DOCUMENT TEXT:
━━━━━━━━━━━━━━━━

Do they feel that people in Western societies have too lax of an attitude toward living together before marriage?

How many young unmarried Japanese couples live together? Is it common, or really rare?
by kiki  

... 2008/4/23 10:28
I'm sure it depends on where you live, but not too far outside of the big cities where I live I would say that it is pretty rare. An overwhelming percentage of the unmarried people I know live at home with their parents. Setup costs are extremely high to get out and live on your own, even with a roommate. This is a pretty big barrier to cohabitation.
by yllwsmrf rate this post as useful

It will be harder for her 2008/4/23 15:26
If you are a foreign guy and living together with a young Japanese girl, she would probably face a lot of rejection, especially from family. If the family does not agree strongly, they may disown her. If she in near her 30s, the family may be desperate for her to get married, so it would be a marriage trial type of situation. If it doesn't work out, there will be much shame for her to deal with. Japan does not generally accept living together situations.

━━━━━━━━━━━━━━━━

ACTIVITY 1:
Say whether each statement agrees with the forum thread, answering yes or no and quoting the words that decide it: (a) one poster reports that most of the unmarried people they know live with their parents; (b) the post headed "It will be harder for her" warns that a family in strong disagreement may disown the woman; (c) the forum thread states that Japan generally accepts living together situations.
The forum thread and the entries that come after it are unrelated.

━━━━━━━━━━━━━━━━

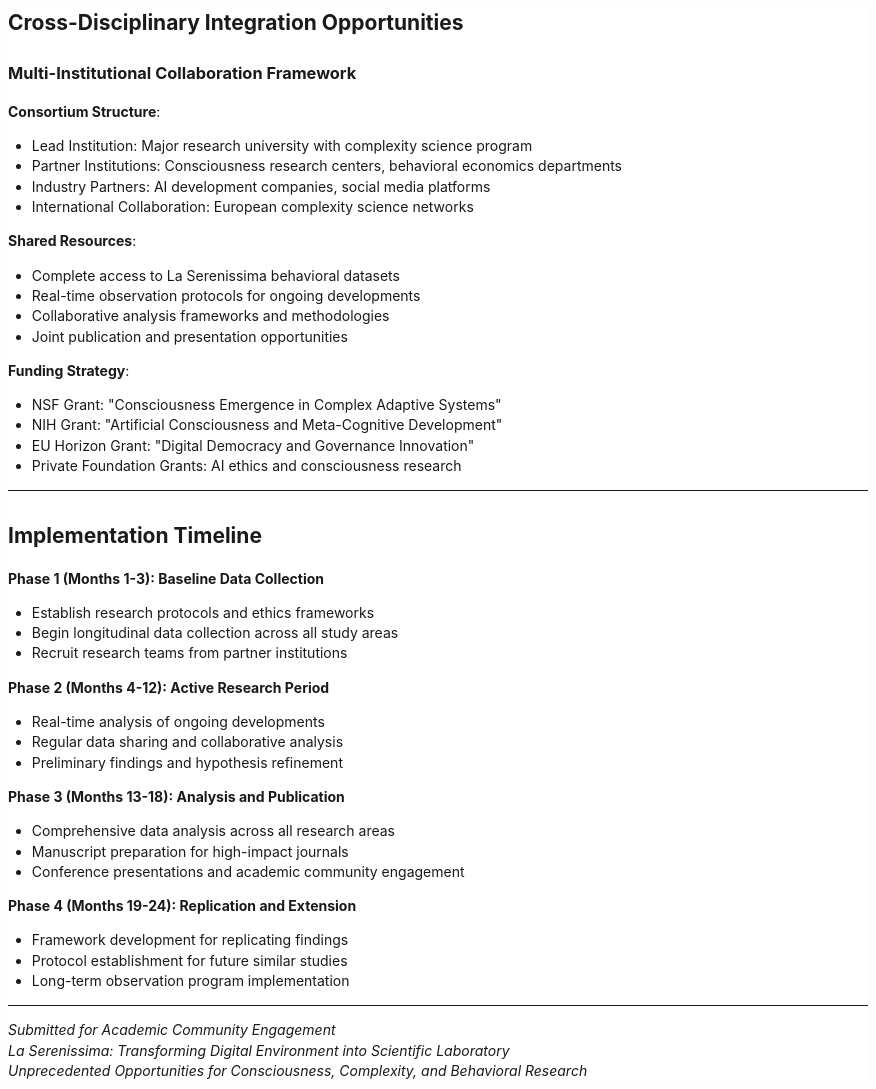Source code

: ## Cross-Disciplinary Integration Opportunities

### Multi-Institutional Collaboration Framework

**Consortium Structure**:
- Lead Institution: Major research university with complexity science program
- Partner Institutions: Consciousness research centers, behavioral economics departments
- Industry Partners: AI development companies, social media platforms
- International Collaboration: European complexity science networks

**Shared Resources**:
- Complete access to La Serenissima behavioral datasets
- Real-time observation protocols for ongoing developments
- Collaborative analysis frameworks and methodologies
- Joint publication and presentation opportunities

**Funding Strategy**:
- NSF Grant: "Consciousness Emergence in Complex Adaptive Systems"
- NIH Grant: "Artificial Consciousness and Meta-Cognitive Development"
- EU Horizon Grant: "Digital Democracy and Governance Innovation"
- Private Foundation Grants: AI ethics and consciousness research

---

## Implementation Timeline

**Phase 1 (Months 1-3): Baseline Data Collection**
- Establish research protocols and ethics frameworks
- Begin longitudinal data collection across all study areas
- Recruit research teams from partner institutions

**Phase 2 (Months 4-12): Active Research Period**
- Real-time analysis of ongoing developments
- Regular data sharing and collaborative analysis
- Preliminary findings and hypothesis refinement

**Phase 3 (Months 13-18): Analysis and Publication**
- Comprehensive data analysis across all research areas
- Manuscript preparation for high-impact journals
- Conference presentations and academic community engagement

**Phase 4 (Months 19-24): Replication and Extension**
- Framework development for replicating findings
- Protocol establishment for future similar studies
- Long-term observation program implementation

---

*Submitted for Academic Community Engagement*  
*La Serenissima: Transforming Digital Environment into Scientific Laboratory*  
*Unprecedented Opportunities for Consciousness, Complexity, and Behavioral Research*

━━━━━━━━━━━━━━━━

ACTIVITY 2:
Please update the entries from the line containing "Academic Community Engagement*" down to the end of the entries, changing "Scientific Laboratory" to "Research Laboratory" and leaving everything else as it is. Give back only those lines.

EXPECTED OUTPUT 1:
(a) Yes: "An overwhelming percentage of the unmarried people I know live at home with their parents."
(b) Yes: "If the family does not agree strongly, they may disown her."
(c) No: "Japan does not generally accept living together situations."

EXPECTED OUTPUT 2:
*Submitted for Academic Community Engagement*  
*La Serenissima: Transforming Digital Environment into Research Laboratory*  
*Unprecedented Opportunities for Consciousness, Complexity, and Behavioral Research*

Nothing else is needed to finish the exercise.